Despite US restrictions on Chinese companies’ access to advanced computer chips, organisations such as DeepSeek have released open-source AI models that charge user fees considerably lower than those of ChatGPT.
DeepSeek claims to have invested $5.6 million in developing its V3 model, a stark contrast to the billions reportedly spent by OpenAI.
According to various tech sources familiar with the matter, the Kimi K2 Thinking model cost $4.6 million to train.
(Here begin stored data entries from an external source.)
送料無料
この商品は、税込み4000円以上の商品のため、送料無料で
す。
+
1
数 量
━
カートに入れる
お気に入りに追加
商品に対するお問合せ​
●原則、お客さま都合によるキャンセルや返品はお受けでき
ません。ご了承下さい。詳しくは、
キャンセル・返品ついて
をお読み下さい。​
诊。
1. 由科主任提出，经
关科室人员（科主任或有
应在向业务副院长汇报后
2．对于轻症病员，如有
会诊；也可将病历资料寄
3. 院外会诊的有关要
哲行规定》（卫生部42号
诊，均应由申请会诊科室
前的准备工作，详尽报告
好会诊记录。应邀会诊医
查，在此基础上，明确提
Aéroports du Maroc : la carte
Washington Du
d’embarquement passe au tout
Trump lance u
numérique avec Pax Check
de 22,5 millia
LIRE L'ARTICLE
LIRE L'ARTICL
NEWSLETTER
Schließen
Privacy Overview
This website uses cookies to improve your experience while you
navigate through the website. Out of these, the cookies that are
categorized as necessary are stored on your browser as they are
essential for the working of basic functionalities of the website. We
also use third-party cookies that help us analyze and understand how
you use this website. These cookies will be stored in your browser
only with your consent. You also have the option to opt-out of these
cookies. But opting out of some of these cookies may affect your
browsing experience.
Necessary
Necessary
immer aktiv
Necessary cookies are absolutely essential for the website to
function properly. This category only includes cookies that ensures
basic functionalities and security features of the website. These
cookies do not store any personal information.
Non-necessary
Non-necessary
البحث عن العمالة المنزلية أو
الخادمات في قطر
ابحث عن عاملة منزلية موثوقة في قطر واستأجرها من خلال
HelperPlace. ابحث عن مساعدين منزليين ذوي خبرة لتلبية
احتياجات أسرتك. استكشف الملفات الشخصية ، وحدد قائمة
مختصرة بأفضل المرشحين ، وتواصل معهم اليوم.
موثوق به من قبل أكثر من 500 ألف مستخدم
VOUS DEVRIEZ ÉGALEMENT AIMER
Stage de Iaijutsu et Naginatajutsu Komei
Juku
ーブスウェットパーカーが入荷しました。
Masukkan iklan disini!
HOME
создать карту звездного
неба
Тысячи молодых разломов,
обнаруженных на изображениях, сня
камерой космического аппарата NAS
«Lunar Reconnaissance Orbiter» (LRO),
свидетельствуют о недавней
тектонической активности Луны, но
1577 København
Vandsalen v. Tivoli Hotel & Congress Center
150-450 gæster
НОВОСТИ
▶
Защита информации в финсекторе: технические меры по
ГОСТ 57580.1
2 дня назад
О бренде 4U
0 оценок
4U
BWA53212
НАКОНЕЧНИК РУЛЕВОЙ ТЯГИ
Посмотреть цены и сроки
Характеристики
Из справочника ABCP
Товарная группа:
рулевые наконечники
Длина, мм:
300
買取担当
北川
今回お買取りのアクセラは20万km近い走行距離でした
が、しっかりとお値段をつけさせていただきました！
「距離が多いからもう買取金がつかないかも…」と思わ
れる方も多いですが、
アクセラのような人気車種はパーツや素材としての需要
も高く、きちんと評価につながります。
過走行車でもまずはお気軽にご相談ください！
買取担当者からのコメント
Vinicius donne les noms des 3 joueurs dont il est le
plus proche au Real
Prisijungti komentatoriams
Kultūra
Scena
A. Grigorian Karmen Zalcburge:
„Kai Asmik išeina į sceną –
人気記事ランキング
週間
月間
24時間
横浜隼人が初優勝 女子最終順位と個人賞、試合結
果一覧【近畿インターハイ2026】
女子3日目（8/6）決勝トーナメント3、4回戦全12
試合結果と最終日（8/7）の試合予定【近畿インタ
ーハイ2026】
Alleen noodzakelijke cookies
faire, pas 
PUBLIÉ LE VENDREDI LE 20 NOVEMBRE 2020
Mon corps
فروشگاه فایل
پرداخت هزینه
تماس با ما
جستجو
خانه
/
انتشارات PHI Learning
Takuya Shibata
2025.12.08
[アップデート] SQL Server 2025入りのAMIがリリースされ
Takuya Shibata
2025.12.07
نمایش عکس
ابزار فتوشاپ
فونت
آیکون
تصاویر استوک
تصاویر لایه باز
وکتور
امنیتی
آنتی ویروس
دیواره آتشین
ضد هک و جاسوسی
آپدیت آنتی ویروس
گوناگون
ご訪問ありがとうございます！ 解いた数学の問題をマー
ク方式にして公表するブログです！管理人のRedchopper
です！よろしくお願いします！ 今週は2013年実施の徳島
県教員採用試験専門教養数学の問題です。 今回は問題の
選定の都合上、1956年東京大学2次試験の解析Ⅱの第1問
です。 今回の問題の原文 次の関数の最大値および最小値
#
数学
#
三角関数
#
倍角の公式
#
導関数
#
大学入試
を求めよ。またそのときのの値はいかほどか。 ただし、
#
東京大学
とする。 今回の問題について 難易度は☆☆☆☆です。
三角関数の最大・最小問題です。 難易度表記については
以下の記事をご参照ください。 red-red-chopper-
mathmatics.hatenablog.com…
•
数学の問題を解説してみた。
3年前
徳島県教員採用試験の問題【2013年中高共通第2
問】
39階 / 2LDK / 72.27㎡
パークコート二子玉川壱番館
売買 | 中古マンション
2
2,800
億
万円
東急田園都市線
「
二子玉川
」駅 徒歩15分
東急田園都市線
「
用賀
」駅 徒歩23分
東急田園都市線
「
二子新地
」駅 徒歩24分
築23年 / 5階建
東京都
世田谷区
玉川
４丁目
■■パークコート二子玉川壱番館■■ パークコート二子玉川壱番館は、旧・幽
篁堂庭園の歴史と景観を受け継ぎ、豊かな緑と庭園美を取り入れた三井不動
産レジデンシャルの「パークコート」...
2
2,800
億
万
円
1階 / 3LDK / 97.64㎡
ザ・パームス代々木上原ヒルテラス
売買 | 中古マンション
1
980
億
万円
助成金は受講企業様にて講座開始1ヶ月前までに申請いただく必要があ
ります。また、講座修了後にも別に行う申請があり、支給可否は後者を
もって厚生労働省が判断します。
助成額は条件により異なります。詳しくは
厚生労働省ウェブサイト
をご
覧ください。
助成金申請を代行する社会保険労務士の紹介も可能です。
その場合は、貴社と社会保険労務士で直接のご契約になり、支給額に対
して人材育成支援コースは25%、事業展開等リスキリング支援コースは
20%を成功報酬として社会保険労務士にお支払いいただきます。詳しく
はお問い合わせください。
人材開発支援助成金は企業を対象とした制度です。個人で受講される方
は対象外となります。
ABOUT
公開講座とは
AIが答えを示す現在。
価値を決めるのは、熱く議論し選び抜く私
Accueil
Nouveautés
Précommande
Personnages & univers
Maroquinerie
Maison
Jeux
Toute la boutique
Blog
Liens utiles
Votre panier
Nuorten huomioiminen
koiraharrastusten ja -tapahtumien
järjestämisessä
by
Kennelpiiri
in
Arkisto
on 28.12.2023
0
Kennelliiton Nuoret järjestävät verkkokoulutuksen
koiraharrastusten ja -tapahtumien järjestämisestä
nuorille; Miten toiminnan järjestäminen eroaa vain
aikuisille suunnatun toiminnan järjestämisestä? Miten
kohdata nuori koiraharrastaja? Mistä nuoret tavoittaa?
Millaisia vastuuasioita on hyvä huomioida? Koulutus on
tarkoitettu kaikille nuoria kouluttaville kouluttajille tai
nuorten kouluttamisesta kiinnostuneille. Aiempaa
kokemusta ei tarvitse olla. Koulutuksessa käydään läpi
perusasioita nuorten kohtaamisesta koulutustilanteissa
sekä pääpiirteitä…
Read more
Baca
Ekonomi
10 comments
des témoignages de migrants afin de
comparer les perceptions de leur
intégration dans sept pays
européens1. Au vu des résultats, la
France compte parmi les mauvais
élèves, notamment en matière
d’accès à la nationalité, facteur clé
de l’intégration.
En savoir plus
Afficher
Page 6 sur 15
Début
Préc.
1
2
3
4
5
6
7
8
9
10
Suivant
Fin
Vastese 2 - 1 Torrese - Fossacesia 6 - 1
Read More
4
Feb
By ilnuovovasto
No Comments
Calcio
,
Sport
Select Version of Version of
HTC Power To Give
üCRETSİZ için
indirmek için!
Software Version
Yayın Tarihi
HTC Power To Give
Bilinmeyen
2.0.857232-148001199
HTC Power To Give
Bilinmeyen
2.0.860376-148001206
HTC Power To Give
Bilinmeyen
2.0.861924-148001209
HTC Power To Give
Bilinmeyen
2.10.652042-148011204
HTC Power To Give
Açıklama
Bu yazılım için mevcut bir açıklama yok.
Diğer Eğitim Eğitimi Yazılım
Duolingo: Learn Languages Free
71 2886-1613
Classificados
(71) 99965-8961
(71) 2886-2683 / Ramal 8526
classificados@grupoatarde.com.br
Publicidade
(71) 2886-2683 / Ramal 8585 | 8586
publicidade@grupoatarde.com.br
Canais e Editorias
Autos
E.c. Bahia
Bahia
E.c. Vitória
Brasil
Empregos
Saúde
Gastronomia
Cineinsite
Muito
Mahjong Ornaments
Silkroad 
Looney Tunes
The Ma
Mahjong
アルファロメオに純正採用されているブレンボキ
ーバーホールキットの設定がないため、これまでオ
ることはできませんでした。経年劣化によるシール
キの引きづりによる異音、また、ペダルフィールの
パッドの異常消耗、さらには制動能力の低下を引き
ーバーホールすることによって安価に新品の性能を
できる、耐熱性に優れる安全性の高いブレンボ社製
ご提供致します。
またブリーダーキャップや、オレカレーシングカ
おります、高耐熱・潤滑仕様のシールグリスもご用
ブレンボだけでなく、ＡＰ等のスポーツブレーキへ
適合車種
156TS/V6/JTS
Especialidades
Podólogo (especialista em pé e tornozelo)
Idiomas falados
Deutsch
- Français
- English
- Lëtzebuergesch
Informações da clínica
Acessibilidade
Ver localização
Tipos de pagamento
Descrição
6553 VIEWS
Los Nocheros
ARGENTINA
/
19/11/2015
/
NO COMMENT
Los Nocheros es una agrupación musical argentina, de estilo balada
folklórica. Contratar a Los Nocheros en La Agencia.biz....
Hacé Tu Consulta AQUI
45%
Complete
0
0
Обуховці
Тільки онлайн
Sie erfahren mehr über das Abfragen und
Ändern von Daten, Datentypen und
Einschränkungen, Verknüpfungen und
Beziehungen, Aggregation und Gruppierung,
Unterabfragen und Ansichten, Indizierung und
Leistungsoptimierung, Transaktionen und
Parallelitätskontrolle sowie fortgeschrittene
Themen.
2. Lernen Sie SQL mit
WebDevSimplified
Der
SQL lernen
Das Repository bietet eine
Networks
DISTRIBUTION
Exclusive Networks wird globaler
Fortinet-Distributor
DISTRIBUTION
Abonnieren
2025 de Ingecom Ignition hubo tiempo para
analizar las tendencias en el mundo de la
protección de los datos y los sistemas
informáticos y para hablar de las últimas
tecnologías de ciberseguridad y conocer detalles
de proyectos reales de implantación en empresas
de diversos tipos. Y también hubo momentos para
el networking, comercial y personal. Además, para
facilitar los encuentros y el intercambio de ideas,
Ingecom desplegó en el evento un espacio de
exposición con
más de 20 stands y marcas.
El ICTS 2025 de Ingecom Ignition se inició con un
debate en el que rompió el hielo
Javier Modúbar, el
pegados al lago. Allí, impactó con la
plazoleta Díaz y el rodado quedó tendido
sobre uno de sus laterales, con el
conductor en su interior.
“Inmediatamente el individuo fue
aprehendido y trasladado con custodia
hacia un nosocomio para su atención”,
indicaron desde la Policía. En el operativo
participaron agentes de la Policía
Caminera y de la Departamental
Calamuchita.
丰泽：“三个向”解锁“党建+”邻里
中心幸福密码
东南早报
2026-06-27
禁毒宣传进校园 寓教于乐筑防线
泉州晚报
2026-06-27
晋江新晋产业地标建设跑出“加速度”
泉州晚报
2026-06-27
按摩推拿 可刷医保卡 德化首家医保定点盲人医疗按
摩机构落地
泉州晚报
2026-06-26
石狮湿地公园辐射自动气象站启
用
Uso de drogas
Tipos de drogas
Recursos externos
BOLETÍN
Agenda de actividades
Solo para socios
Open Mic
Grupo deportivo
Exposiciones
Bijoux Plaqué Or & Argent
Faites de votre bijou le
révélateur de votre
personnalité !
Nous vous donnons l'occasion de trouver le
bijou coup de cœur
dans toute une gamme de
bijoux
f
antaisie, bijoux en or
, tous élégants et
Moonshot claims that the Kimi 2 model can automatically select 200 to 300 tools to complete tasks on its own, lowering the need for human intervention.
The model can process up to 256,000 tokens in context length—equivalent to roughly 200,000 words—and has reportedly achieved a score of 87.3% on the Massive Multi-discipline Multimodal Understanding (MMMU) benchmark for multimodal reasoning.
However, these results have yet to be independently verified. Moonshot intends to make Kimi K2 available through its existing chatbot interface and API, offering tiered pricing that is estimated to be 30–40% lower than OpenAI’s rates.
Last month, DeepSeek unveiled a new AI model. This model reportedly enhances performance by utilizing visual cues to broaden the scope of the information it processes concurrently.